Testo fornito »
Mente di tutto ciò è Paola Galassi, insegnante e regista, punto di riferimento del teatro comico nazionale, che ha curato la regia per la gran parte dei comici più noti: Bertolino, Bisio, Guzzanti, Ale e Franz, Rossi, Aldo Giovanni e Giacomo, Natalino Balasso, Leonardo Manera.

D: Per iniziare vorrei fare una domanda diretta, che riguarda l'arte nel panorama socio-culturale: nella società di oggi, l'arte può svolgere un ruolo sociale? Se si, quale?
R: Da sempre il ruolo dell'arte nella società è stato fondamentale, in ogni sua forma, da quella più popolare a quella più colta, con fini di divulgazione, di provocazione, intellettuali, di intrattenimento, che provocano comunque una riflessione, una reazione da parte della società. E' bello pensare che chi fa arte ancora oggi voglia far muovere qualcosa nel mondo.

D: D'obbligo la domanda: come le è venuta l'idea del San Costanzo Show?
R: Sono nata e cresciuta artisticamente a Milano, tra il Derby e lo Zelig. Quindi ho voluto portare nelle Marche questa mia esperienza, con artisti marchigiani, in teatri marchigiani. In principio uno dei dubbi che erano sorti era che il pubblico non fosse abituato a questo tipo di lavoro. La formula del laboratorio è una formula che già si usava a Milano, e da questa formula sono usciti vari artisti.

D: Ci parla di questo progetto?
R: E' un progetto che è nato nel 2004, per iniziativa del Teatro Stabile delle Marche, in un piccolo teatro storico nella provincia di Pesaro-Urbino, il Teatro della Concordia di San Costanzo. Dopo una serie di provini sono state scelte 40 persone, che hanno partecipato ad un corso della durata di un anno, alla fine di esso sono stati scelti una quindicina di comici che hanno costituito il gruppo con il quale si sono successivamente allestiti gli spettacoli settimanali, sull'onda del successo registrato dai primi proposti.

D: Attualmente cosa state preparando?
R: Continuiamo a produrre e a migliorare i nostri spettacoli del venerdì del "San Costanzo Show".

Dati grezzi »
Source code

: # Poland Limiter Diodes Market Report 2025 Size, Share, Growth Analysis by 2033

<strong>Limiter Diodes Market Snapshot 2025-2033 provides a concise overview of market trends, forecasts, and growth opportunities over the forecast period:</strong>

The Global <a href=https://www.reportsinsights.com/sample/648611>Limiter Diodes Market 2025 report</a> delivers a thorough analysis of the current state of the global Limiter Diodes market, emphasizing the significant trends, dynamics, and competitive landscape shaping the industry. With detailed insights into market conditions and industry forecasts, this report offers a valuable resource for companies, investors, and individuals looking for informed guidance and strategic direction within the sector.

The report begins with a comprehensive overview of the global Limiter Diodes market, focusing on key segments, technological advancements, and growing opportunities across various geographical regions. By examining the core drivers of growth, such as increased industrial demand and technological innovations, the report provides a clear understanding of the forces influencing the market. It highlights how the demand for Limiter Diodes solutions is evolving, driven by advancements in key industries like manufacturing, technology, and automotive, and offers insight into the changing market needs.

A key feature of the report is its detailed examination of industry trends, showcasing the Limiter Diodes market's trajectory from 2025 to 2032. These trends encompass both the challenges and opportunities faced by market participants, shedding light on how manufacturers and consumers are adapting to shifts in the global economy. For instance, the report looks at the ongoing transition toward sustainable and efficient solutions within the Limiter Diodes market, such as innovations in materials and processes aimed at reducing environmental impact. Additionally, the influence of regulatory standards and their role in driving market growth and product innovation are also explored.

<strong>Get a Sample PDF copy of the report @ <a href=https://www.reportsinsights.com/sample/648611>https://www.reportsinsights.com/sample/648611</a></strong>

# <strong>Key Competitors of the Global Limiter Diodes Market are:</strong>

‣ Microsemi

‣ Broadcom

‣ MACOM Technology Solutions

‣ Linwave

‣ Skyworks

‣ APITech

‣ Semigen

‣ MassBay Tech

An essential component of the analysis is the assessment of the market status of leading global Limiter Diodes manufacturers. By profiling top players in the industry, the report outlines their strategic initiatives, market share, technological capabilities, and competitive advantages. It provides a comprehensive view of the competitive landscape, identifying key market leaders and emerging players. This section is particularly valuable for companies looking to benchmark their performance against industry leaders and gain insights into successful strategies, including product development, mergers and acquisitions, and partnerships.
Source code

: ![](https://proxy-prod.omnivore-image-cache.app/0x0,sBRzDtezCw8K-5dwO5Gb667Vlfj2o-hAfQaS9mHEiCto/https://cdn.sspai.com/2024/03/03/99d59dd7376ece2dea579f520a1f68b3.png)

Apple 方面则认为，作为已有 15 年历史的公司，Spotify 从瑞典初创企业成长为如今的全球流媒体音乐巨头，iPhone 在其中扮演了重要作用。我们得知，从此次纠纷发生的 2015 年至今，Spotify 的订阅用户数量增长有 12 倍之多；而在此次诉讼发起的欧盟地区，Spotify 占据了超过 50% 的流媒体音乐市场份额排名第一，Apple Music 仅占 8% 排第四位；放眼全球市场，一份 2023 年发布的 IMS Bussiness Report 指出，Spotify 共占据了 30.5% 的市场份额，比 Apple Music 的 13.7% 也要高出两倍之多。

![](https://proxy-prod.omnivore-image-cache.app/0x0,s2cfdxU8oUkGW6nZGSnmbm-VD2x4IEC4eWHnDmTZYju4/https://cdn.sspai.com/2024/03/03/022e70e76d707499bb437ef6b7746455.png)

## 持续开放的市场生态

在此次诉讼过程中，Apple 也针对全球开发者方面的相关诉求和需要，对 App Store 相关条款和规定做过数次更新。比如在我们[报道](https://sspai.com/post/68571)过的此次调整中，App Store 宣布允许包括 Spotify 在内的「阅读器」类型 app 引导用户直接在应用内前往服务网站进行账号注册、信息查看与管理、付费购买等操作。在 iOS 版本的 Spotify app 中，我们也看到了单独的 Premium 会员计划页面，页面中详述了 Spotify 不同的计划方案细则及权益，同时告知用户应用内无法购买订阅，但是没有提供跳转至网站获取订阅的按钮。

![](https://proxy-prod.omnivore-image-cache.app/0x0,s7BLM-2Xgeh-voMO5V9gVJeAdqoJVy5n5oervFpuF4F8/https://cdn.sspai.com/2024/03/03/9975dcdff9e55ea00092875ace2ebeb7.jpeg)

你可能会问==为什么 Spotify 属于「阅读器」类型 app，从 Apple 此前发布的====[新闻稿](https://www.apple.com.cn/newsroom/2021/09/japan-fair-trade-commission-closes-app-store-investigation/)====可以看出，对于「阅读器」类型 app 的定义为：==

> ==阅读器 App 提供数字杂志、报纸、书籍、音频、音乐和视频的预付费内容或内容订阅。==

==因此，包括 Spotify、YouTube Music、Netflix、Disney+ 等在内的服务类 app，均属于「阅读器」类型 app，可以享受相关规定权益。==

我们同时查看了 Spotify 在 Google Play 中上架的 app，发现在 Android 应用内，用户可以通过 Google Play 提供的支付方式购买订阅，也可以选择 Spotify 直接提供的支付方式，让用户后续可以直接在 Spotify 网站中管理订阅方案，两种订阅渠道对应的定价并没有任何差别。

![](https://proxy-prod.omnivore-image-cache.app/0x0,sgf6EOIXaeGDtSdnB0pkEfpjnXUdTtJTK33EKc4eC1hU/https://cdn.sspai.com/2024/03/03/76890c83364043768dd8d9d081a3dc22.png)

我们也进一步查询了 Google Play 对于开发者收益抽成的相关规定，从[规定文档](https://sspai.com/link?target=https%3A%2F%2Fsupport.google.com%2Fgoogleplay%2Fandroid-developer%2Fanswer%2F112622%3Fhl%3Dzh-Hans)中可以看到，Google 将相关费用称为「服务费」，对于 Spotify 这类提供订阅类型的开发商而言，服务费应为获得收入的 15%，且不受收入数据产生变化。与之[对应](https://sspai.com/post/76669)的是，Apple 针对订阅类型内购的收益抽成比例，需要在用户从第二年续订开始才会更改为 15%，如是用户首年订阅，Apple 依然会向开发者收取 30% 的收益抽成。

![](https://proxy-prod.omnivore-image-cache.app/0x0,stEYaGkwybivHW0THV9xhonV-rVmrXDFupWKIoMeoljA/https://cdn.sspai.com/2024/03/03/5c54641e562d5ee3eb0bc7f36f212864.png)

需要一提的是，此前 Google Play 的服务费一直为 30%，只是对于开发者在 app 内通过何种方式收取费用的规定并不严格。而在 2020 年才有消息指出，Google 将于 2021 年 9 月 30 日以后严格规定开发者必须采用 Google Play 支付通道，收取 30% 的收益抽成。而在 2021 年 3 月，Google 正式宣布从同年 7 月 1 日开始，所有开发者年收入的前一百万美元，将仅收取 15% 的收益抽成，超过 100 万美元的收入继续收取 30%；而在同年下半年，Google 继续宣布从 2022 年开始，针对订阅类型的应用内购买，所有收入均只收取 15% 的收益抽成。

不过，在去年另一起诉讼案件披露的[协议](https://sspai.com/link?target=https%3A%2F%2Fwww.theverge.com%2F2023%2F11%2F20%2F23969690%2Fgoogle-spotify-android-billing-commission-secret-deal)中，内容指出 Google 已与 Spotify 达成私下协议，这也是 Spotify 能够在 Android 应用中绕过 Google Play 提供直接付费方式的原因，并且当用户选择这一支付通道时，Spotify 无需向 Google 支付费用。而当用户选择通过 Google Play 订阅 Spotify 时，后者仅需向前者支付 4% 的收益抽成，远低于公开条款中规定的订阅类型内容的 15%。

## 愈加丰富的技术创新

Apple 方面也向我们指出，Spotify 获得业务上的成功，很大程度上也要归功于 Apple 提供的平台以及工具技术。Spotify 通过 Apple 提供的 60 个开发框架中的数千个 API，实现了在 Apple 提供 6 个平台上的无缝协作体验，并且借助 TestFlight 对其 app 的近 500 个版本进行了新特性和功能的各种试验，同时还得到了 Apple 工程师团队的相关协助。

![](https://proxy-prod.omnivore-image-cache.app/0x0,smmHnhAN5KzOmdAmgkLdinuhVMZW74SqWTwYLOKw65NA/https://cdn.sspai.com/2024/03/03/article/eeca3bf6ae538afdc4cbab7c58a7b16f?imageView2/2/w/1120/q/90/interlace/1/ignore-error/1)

Consegne »
**a.** Nell'intervista a Paola Galassi, elenca tutti i comici o gruppi comici di cui ha curato la regia.
**b.** Traduci in inglese questa frase dell'intervista: "E' bello pensare che chi fa arte ancora oggi voglia far muovere qualcosa nel mondo."
**c.** Secondo l'intervista, quante persone sono state scelte dopo i provini per partecipare al corso?

Esercizio svolto »
**a.**
- Bertolino
- Bisio
- Guzzanti
- Ale e Franz
- Rossi
- Aldo Giovanni e Giacomo
- Natalino Balasso
- Leonardo Manera

**b.** It is nice to think that those who make art still want to set something in motion in the world today.

**c.** 40 persone.